• Activity a
Render the records as a JSON list of strings, one string per line, starting at their first line and ending at the line containing "приносит не только". Leave out blank lines.
[Opening Text under study section]
Cheryl Glenn’s analysis of rhetorical feminist mentoring is an apt description of how Wendy Bishop mentored until the day she died in 2003. Glenn defines feminist mentoring as “a generative model of ever-expansive teaching” and acknowledges that as such “we academics ‘embody’ the discipline for the next generation of scholars and it passes along…values, theories, habits, and assumptions that, especially when transformed, keep the discipline rolling” (173). This is exactly how Bishop mentored, and as I, her last graduate student, consider the power of her teaching and mentorship on the twentieth anniversary of her death, the reflection I shared at her memorial still rings true:

Wendy Bishop was my mentor, teacher, fellow writer, major professor, and friend, so it was impossible for me to find a way to adequately express my love and respect for her.  She always encouraged me to read through things I had written when I was blocked, so I took her advice and began to read things we wrote to each other.  I am going to read the last paragraph of the process memo I wrote to Wendy in a research methods course I took with her in Fall 2002, because it is much of what I would like to write to her now:

This process narrative is the last text I will write to finish my course work and begin studying for exams, and I am so grateful for the experience of this course and your teaching. Your knowledge and love for students and writing has been evident in every course I have ever taken with you (and my first class with Wendy was an advanced article and essay workshop in 1996), Wendy, and I will never forget your grace, your guidance, and the knowledge you have shared with me and countless other students. I came alive as a researcher and member of the Composition field this semester, and I have you to thank. It is my goal as a teacher and researcher to share with others all you’ve shared with me.
[Closing Text under study section]
[Opening Data records section]
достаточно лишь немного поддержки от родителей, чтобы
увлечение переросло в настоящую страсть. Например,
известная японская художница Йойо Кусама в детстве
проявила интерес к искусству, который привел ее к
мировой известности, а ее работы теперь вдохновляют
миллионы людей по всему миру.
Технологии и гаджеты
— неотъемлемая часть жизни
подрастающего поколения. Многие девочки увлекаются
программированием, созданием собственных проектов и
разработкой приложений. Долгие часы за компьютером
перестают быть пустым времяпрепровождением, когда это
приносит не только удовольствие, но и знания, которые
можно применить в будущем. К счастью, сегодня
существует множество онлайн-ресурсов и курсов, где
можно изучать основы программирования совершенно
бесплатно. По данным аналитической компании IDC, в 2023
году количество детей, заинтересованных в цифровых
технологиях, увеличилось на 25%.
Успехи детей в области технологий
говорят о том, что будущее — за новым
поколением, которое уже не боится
[Closing Data records section]
• Activity b
In the reflection on Wendy Bishop's mentoring, what was the writer's first class with Wendy?

• Answer box a
[
  "достаточно лишь немного поддержки от родителей, чтобы",
  "увлечение переросло в настоящую страсть. Например,",
  "известная японская художница Йойо Кусама в детстве",
  "проявила интерес к искусству, который привел ее к",
  "мировой известности, а ее работы теперь вдохновляют",
  "миллионы людей по всему миру.",
  "Технологии и гаджеты",
  "— неотъемлемая часть жизни",
  "подрастающего поколения. Многие девочки увлекаются",
  "программированием, созданием собственных проектов и",
  "разработкой приложений. Долгие часы за компьютером",
  "перестают быть пустым времяпрепровождением, когда это",
  "приносит не только удовольствие, но и знания, которые"
]

• Answer box b
An advanced article and essay workshop in 1996.